ASSIGNED TASK:
One figure is the whole answer: the number of lines below that contain the word "from".

RECORD EXTRACTS:

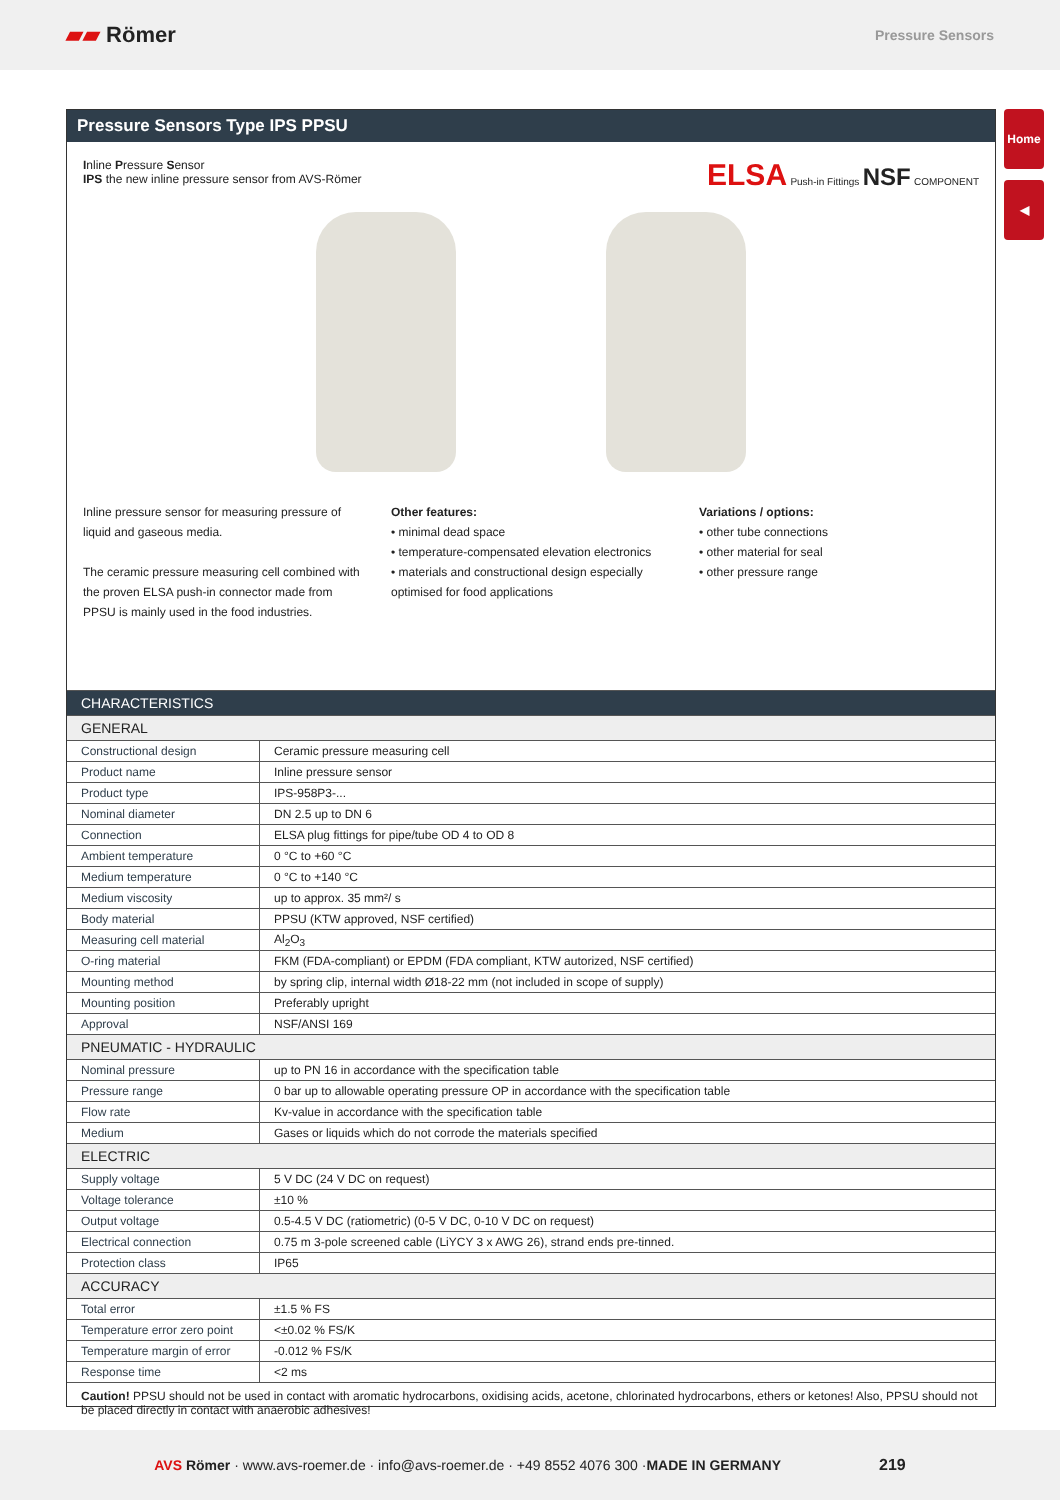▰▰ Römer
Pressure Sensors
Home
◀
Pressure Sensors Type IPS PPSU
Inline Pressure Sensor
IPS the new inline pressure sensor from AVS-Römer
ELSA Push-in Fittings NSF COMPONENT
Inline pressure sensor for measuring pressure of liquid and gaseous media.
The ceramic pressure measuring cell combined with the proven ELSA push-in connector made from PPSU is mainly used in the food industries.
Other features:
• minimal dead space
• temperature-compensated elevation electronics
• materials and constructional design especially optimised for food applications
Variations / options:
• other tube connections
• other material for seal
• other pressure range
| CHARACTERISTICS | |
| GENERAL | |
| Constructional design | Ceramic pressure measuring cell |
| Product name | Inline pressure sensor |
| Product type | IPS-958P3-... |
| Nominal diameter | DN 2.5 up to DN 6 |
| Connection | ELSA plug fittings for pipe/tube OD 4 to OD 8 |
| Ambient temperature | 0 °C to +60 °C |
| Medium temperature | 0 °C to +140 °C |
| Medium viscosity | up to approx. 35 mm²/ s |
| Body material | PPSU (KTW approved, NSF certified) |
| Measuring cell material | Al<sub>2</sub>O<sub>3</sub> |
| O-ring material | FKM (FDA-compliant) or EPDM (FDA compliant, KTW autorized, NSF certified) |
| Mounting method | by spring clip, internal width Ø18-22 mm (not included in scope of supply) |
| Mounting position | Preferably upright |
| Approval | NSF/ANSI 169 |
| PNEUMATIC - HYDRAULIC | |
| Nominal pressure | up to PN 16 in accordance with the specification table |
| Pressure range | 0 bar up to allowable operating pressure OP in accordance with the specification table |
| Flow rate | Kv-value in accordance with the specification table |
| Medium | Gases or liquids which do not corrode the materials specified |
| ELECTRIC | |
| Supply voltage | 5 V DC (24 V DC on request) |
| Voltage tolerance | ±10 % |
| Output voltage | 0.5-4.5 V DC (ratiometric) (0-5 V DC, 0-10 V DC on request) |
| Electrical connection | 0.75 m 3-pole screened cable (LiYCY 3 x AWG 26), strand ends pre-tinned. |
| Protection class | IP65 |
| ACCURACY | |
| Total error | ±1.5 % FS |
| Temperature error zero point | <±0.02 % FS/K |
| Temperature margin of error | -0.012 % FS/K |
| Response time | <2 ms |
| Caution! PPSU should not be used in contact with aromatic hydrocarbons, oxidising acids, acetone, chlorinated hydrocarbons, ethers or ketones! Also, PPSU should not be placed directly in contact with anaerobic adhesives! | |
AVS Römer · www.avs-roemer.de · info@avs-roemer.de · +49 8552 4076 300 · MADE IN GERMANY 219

THE ANSWER:
2